LINES OF COMMUNICATION | Officer Sara Straten, the Fort Worth Police Department’s LGBT liaison, talks to Fairness Fort Worth President Thomas Anable after Tuesday’s FWPD Diversity Forum. Chief Jeffrey Halstead created Straten’s liaison position following the June 2009 raid on the Rainbow Lounge, the same incident that prompted the creation of Fairness Fort Worth. (Tammye Nash/Dallas Voice)

That group of applicants represented “about 50 percent” of those who had been identified as eligible to apply, according to Sgt. Klein, who said the applicants had been recruited from forums that include LGBT job fairs, military job fairs, church activities, community forums, crime fairs and college and university campuses.

She said that the department has no openings beyond this current class of officer trainees, but that “we feel it is important for the academy staff to stay in contact” with possible future cadets. To that end, academy staff members will continue to attend job fairs and community events, including the upcoming Tarrant County Gay Pride Week parade, block party and picnic, set for early October.

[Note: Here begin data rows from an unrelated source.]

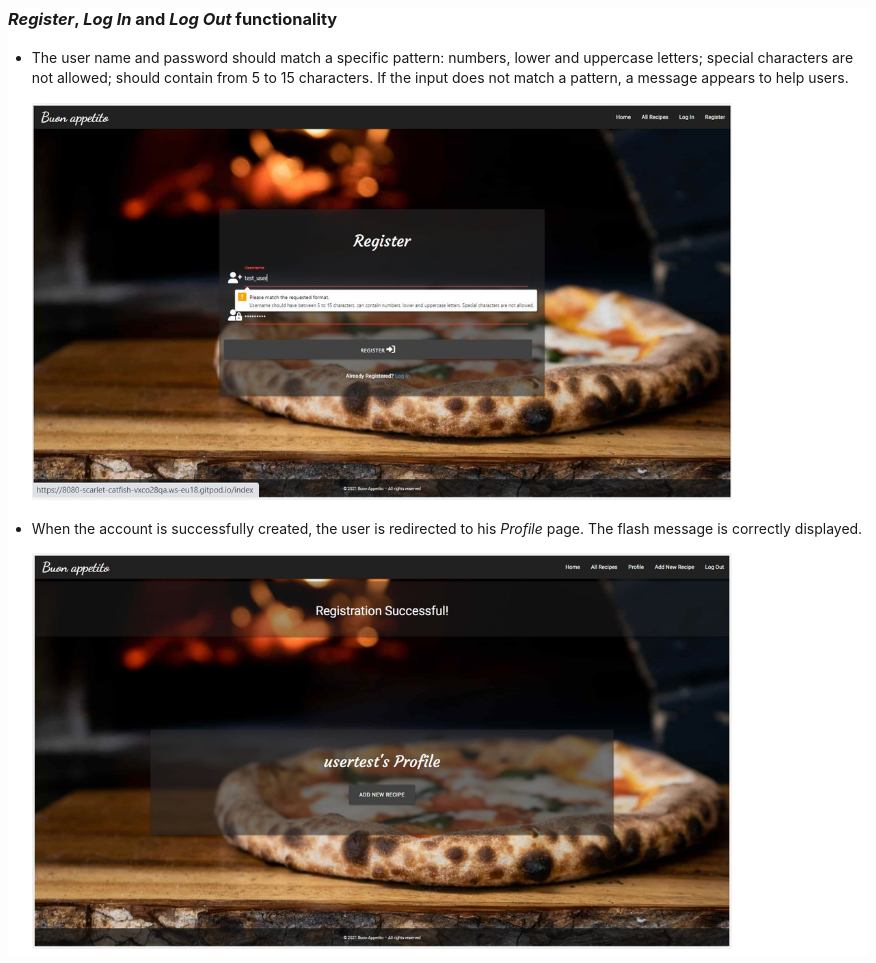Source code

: ### *Register*, *Log In* and *Log Out* functionality
  
  - The user name and password should match a specific pattern: numbers, lower and uppercase letters; special characters are not allowed; should contain from 5 to 15 characters. If the input does not match a pattern, a message appears to help users.

    <img src="static/images/testing/pattern-check.jpg" alt="The user name and password should match a specific pattern." width="700px" height="auto">

  - When the account is successfully created, the user is redirected to his *Profile* page. The flash message is correctly displayed.

    <img src="static/images/testing/successful-registration.jpg" alt="User's successful registration." width="700px" height="auto">
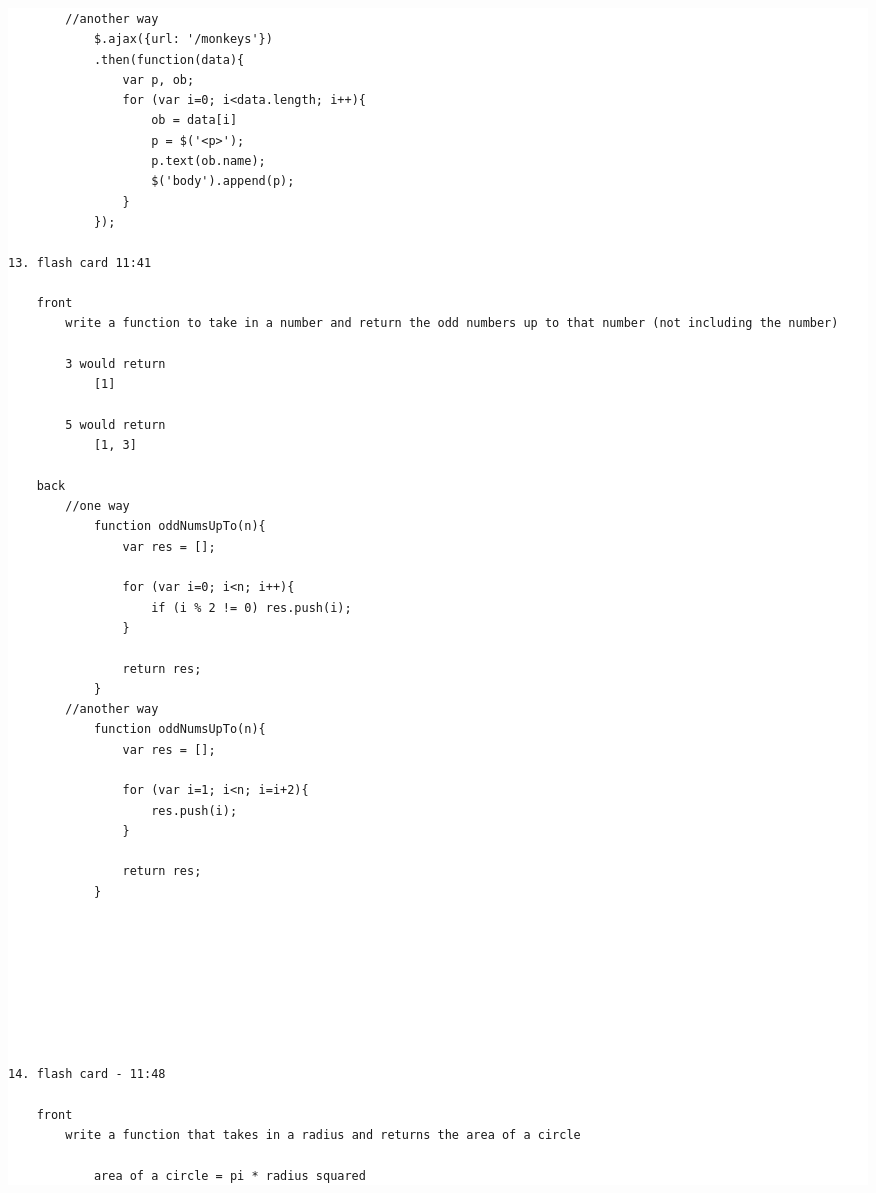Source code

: 			//another way
				$.ajax({url: '/monkeys'})
				.then(function(data){
					var p, ob;
					for (var i=0; i<data.length; i++){
						ob = data[i]
						p = $('<p>');
						p.text(ob.name);
						$('body').append(p);
					}
				});

	13. flash card 11:41

		front 
			write a function to take in a number and return the odd numbers up to that number (not including the number)

			3 would return 
				[1]

			5 would return
				[1, 3]

		back
			//one way
				function oddNumsUpTo(n){
					var res = [];

					for (var i=0; i<n; i++){
						if (i % 2 != 0) res.push(i);
					}

					return res;
				}
			//another way
				function oddNumsUpTo(n){
					var res = [];

					for (var i=1; i<n; i=i+2){
						res.push(i);
					}

					return res;
				}








	14. flash card - 11:48

		front
			write a function that takes in a radius and returns the area of a circle 

				area of a circle = pi * radius squared
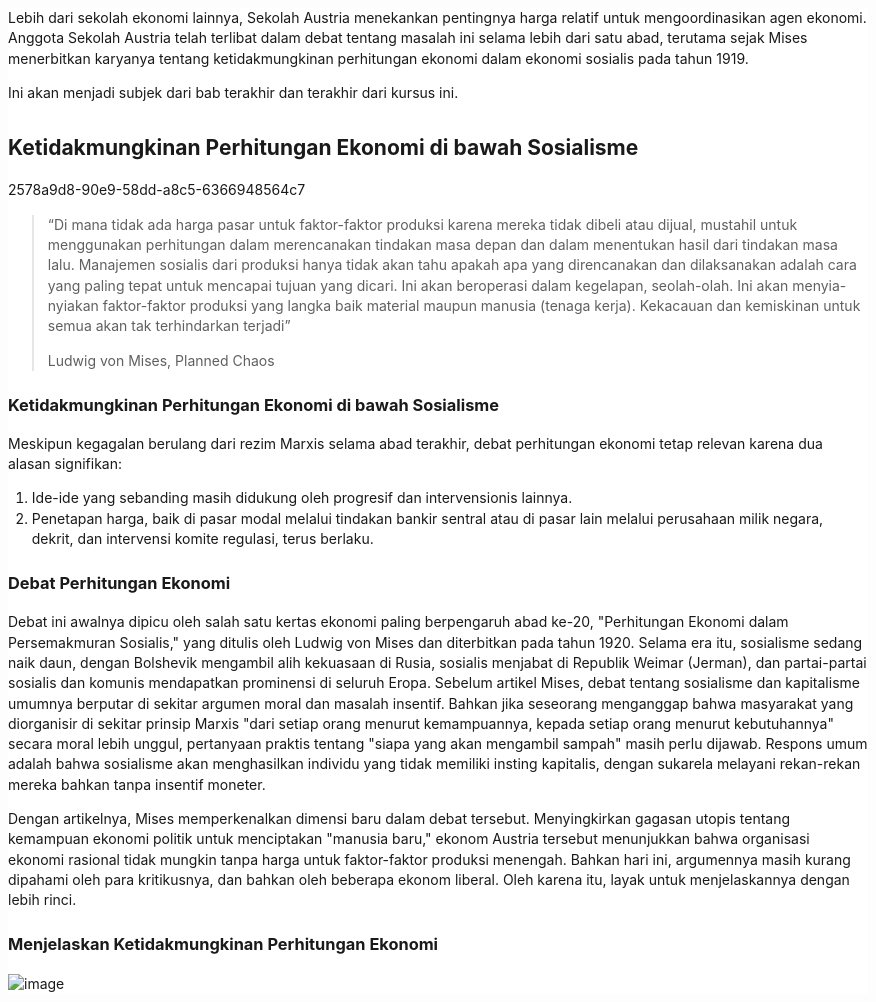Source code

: Lebih dari sekolah ekonomi lainnya, Sekolah Austria menekankan pentingnya harga relatif untuk mengoordinasikan agen ekonomi. Anggota Sekolah Austria telah terlibat dalam debat tentang masalah ini selama lebih dari satu abad, terutama sejak Mises menerbitkan karyanya tentang ketidakmungkinan perhitungan ekonomi dalam ekonomi sosialis pada tahun 1919.

Ini akan menjadi subjek dari bab terakhir dan terakhir dari kursus ini.

## Ketidakmungkinan Perhitungan Ekonomi di bawah Sosialisme
<chapterId>2578a9d8-90e9-58dd-a8c5-6366948564c7</chapterId>

> “Di mana tidak ada harga pasar untuk faktor-faktor produksi karena mereka tidak dibeli atau dijual, mustahil untuk menggunakan perhitungan dalam merencanakan tindakan masa depan dan dalam menentukan hasil dari tindakan masa lalu. Manajemen sosialis dari produksi hanya tidak akan tahu apakah apa yang direncanakan dan dilaksanakan adalah cara yang paling tepat untuk mencapai tujuan yang dicari. Ini akan beroperasi dalam kegelapan, seolah-olah. Ini akan menyia-nyiakan faktor-faktor produksi yang langka baik material maupun manusia (tenaga kerja). Kekacauan dan kemiskinan untuk semua akan tak terhindarkan terjadi”
>
> Ludwig von Mises, Planned Chaos

### Ketidakmungkinan Perhitungan Ekonomi di bawah Sosialisme

Meskipun kegagalan berulang dari rezim Marxis selama abad terakhir, debat perhitungan ekonomi tetap relevan karena dua alasan signifikan:

1. Ide-ide yang sebanding masih didukung oleh progresif dan intervensionis lainnya.
2. Penetapan harga, baik di pasar modal melalui tindakan bankir sentral atau di pasar lain melalui perusahaan milik negara, dekrit, dan intervensi komite regulasi, terus berlaku.

### Debat Perhitungan Ekonomi

Debat ini awalnya dipicu oleh salah satu kertas ekonomi paling berpengaruh abad ke-20, "Perhitungan Ekonomi dalam Persemakmuran Sosialis," yang ditulis oleh Ludwig von Mises dan diterbitkan pada tahun 1920. Selama era itu, sosialisme sedang naik daun, dengan Bolshevik mengambil alih kekuasaan di Rusia, sosialis menjabat di Republik Weimar (Jerman), dan partai-partai sosialis dan komunis mendapatkan prominensi di seluruh Eropa.
Sebelum artikel Mises, debat tentang sosialisme dan kapitalisme umumnya berputar di sekitar argumen moral dan masalah insentif. Bahkan jika seseorang menganggap bahwa masyarakat yang diorganisir di sekitar prinsip Marxis "dari setiap orang menurut kemampuannya, kepada setiap orang menurut kebutuhannya" secara moral lebih unggul, pertanyaan praktis tentang "siapa yang akan mengambil sampah" masih perlu dijawab. Respons umum adalah bahwa sosialisme akan menghasilkan individu yang tidak memiliki insting kapitalis, dengan sukarela melayani rekan-rekan mereka bahkan tanpa insentif moneter.

Dengan artikelnya, Mises memperkenalkan dimensi baru dalam debat tersebut. Menyingkirkan gagasan utopis tentang kemampuan ekonomi politik untuk menciptakan "manusia baru," ekonom Austria tersebut menunjukkan bahwa organisasi ekonomi rasional tidak mungkin tanpa harga untuk faktor-faktor produksi menengah. Bahkan hari ini, argumennya masih kurang dipahami oleh para kritikusnya, dan bahkan oleh beberapa ekonom liberal. Oleh karena itu, layak untuk menjelaskannya dengan lebih rinci.

### Menjelaskan Ketidakmungkinan Perhitungan Ekonomi

![image](assets/Image/24.webp)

Klein said that possible recruits are not asked about their sexual orientation, so she had no idea how many of those take the civil service exam for the next academy class were LGBT.

However, Sgt. Garcia, another academy staff member, said that FWPD recruiters “interest was great” at a recent LGBT job fair FWPD recruiters attended. “We got a great reception there.And based on the number of e-mails I got afterward, I believe we got a great response” in terms of LGBT people who applied.

The department’s LGBT liaison, Officer Sara Straten, later said she, too, had received a large number of e-mails and phone calls from people in the LGBT community interested in applying for the police force.

Halstead said he believes the response from the LGBT community has come in response to the department’s outreach to the community in the wake of the Rainbow Lounge raid in June 2009.

“Where else have you seen such a catastrophic event happen, and then seen such good things happen?” Halstead said. “We do have challenges ahead of us, but this department is more open and caring than ever before.”

He continued, “The biggest challenge for any officer is fulfilling the expectations of the job and of the community. Sometimes an officer’s actions can be perceived as rude, but anyone who takes the oath has a personal calling to protect.”

Halstead described an incident that happened to him as a young man living in Miami when an officer there stopped him without cause and assaulted him “just because I had long hair and dark skin and was driving a fancy car,” which the officer saw as a sure sign he was a drug dealer.

That incident, he said, instilled in him the drive to create a police force where such things wouldn’t happen.

“I have zero tolerance for anyone being disrespected” by an officer on his police force, he said. “If you do that, you have violated your oath. Now the challenge for me is to build a police force that provides holistic service, 24-7. An officer can provide great service, even after an arrest has been made.”

This article appeared in the Dallas Voice print edition September 3, 2010.